Revision comparison data:
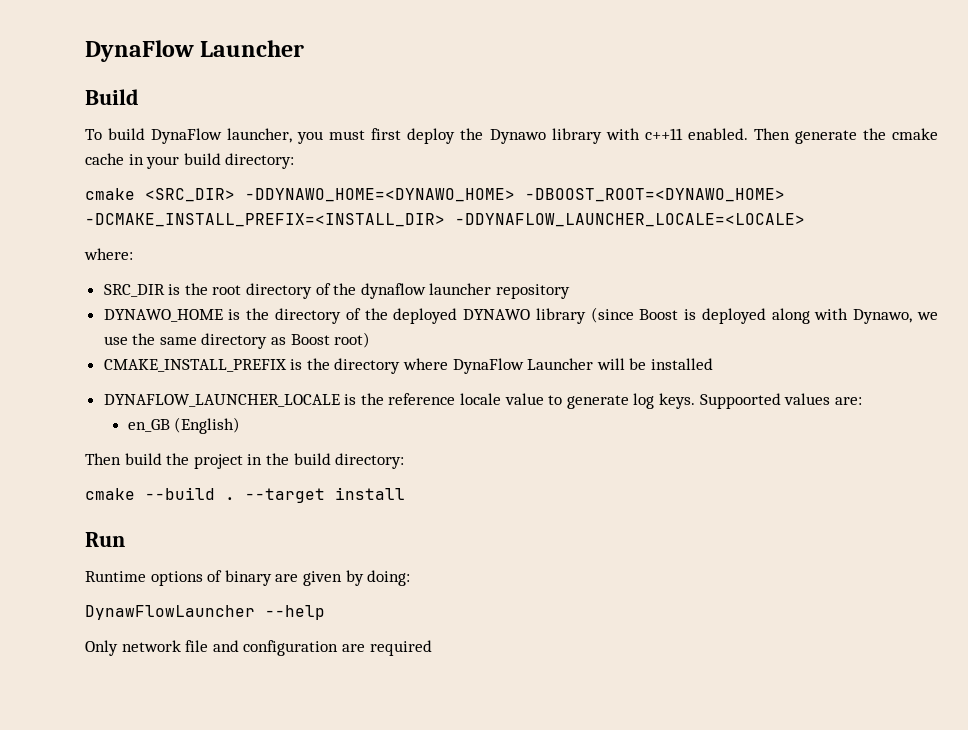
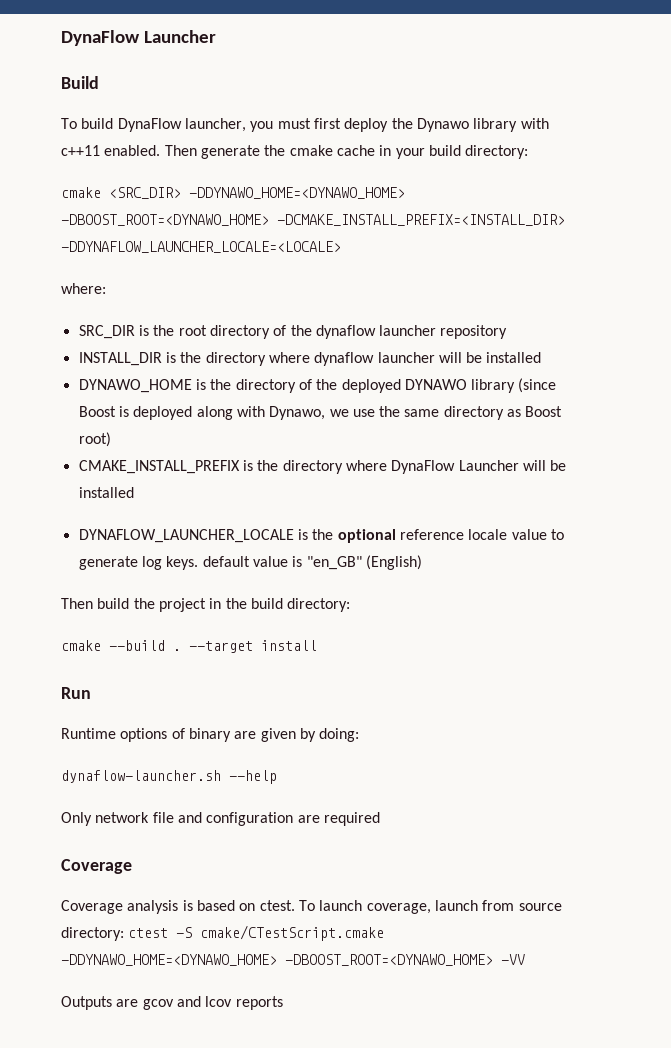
(571, 291) none -> [78,352,542,366] // INSTALL_DIR is the directory where dynaflow launcher will be installed
(384, 399) none -> [337,529,396,543] optional
[699,393,862,409] [127,419,170,432] Suppoorted values are: // en_GB -> [202,556,362,570] default value is "en_GB"
[85,605,255,620] DynawFlowLauncher -> [61,770,221,783] dynaflow-launcher.sh
(432, 648) none -> [61,859,132,874] [61,900,562,914] [61,925,385,941] [61,954,525,966] [61,996,283,1010] // Coverage // Coverage analysis is based on ctest. To launch coverage, launch from source directory: ctest -S cmake/CTestScript.cmake -DDYNAWO_HOME=<DYNAWO_HOME> -DBOOST_ROOT=<DYNAWO_HOME> -VV // Outputs are gcov and lcov reports

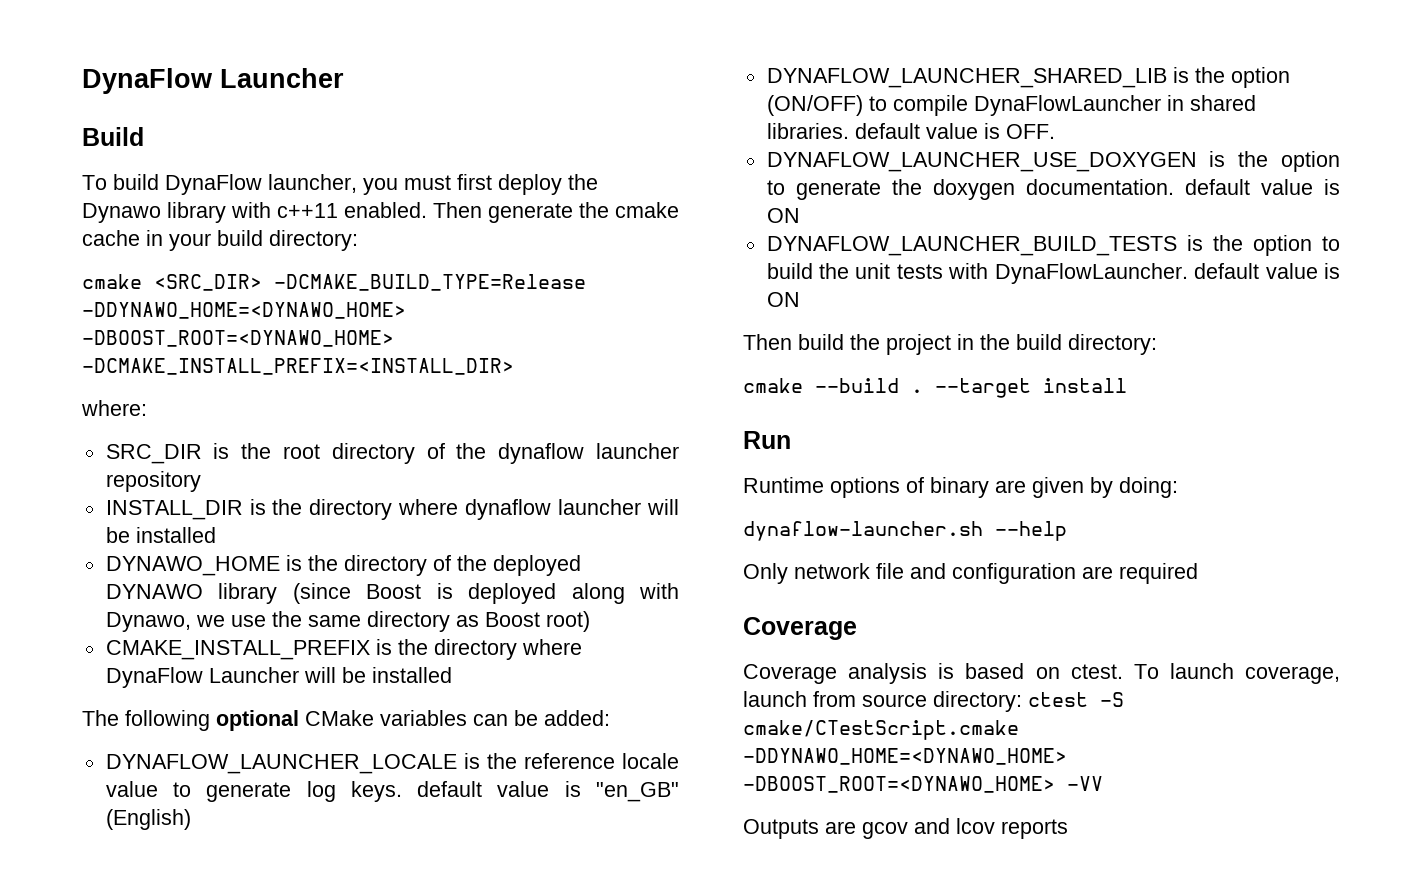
(181, 193) none -> [274,274,586,291] -DCMAKE_BUILD_TYPE=Release
[61,241,341,253] -DDYNAFLOW_LAUNCHER_LOCALE=<LOCALE> -> (514, 366) none
(134, 492) none -> [82,710,610,731] // The following optional CMake variables can be added:
[337,529,396,543] optional -> (517, 761) none
(422, 562) none -> [766,67,1290,88] [766,95,1256,116] [766,123,1055,139] [766,151,1340,172] [766,179,1340,200] [766,208,800,223] [766,235,1340,256] [766,263,1340,284] [766,292,800,307] // DYNAFLOW_LAUNCHER_SHARED_LIB is the option (ON/OFF) to compile DynaFlowLauncher in shared libraries. default value is OFF. // DYNAFLOW_LAUNCHER_USE_DOXYGEN is the option to generate the doxygen documentation. default value is ON // DYNAFLOW_LAUNCHER_BUILD_TESTS is the option to build the unit tests with DynaFlowLauncher. default value is ON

**Instructions for the task**
Wherever the word "directory" occurs in the data, copy that whole line.

**Reply**
(571, 291) none -> [78,352,542,366] // INSTALL_DIR is the directory where dynaflow launcher will be installed
(432, 648) none -> [61,859,132,874] [61,900,562,914] [61,925,385,941] [61,954,525,966] [61,996,283,1010] // Coverage // Coverage analysis is based on ctest. To launch coverage, launch from source directory: ctest -S cmake/CTestScript.cmake -DDYNAWO_HOME=<DYNAWO_HOME> -DBOOST_ROOT=<DYNAWO_HOME> -VV // Outputs are gcov and lcov reports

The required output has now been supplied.